We can see that there’s a lack of risk even on the debt side, as A&W has only accessed $15.7 million of a $40 million credit facility.
As of December 31, 2023, Food Services has drawn $15,726,000 from the credit facility (January 1, 2023 – $8,149,000), of which $3,366,000 was repaid on January 28, 2024, and $198,000 has been issued Letter of Guarantee (January 1, 2023 – USD 8,149,000). $198,000), leaving $24,076,000 in available facilities (January 1, 2023 – $31,653,000)
Source: Annual Report
Annual pre-tax royalty income is approximately $55 million, resulting in a negligible EBITDA figure. The risk here arises from the company’s broader macro issues. Fast food has always been expensive, and somehow the pandemic has really turned fast food into a “luxury product.” We have watched menu items go from $5 to $7 in 4 years. A 40% price increase is indeed unacceptable. Unless they restore pricing rationality as soon as possible, they will rebound. Canadians are also deeply in debt and pinning their hopes on interest rate cuts. We say that because as a country we think it makes more sense to reset your mortgage every 5 years rather than lock it in for 30 years.
You also saw last quarter that the CEO refused to acknowledge what everyone with basic math skills knows: customers are hurting. So your setup risk is higher, but on the plus side we ended up keeping the A&W trade at a reasonable level.

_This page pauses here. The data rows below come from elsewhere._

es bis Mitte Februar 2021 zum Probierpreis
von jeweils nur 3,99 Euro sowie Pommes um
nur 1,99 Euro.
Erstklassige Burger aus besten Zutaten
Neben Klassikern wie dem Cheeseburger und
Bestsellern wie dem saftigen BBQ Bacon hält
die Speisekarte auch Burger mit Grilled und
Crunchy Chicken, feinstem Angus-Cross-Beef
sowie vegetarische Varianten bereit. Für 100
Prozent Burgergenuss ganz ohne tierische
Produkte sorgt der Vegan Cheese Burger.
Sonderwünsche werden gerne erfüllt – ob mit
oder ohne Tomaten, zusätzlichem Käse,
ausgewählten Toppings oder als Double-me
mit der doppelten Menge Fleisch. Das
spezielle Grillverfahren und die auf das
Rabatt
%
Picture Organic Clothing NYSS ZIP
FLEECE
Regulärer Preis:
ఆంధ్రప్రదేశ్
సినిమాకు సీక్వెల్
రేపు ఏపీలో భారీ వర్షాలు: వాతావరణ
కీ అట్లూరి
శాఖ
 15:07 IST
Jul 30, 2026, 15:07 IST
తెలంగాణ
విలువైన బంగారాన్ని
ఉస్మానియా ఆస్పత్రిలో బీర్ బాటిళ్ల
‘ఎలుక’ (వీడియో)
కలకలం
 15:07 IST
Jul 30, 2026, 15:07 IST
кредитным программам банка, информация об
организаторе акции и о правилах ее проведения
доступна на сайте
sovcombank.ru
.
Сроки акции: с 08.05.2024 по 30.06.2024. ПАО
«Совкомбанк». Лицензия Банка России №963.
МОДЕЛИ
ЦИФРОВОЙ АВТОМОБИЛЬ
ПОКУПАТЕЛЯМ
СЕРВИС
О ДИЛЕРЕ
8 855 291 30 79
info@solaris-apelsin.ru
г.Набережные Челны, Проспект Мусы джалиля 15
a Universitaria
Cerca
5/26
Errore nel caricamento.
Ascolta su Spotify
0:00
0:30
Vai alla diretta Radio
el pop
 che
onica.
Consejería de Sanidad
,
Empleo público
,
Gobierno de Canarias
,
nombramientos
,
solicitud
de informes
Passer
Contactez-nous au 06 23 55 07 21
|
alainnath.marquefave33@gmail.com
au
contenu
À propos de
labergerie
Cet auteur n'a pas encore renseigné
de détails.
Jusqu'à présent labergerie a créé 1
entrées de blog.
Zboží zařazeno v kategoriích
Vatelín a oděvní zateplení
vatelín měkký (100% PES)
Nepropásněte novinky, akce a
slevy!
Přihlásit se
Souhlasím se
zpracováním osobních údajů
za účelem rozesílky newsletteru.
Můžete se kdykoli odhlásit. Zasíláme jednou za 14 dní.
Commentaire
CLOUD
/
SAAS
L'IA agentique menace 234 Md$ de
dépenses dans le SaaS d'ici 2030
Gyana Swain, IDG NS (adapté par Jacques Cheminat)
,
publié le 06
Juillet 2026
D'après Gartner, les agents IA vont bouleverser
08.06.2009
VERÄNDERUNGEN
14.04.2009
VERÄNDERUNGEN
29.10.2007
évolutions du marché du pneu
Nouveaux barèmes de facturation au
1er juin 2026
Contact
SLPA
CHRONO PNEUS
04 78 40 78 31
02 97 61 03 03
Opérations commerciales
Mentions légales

If you ignore the COVID-19 price collapse of 2020 (which saw dividend yields rise vertically over the past 12 months), this would be the highest yield you’ve gotten in the past decade.
Of course, the objection is that interest rates are also higher. If you plot the dividend yield as a spread to the Canadian 5-year bond yield, it doesn’t look cheap today.
So which argument should we rely on?
judgment
Our rationale for assigning less weight to GOC-5 yield spreads is that we believe the high interest rate environment will only persist as long as inflation remains stubborn. While prices won’t rise quickly from 2020-2023, we believe A&W’s annual price changes can approach the rate of inflation. The company has built-in offsets and the highest absolute dividend yield over the past decade is more than enough to get started. We’d also like to point out here that if it paid out all dividends earned, the dividend yield would be 6.77%. All things considered, we think now is a good time to start chipping away at this issue as enough damage has been done by the valuation compression. We’ll do that with the starting spot sometime next week.
Please note that this is not financial advice. It looks like it, sounds like it, but surprisingly, it’s not. Investors should conduct their own due diligence and consult with professionals who understand their objectives and limitations.
Editor’s Note: This article discusses one or more securities that do not trade on a major U.S. exchange. Please be aware of the risks associated with these stocks.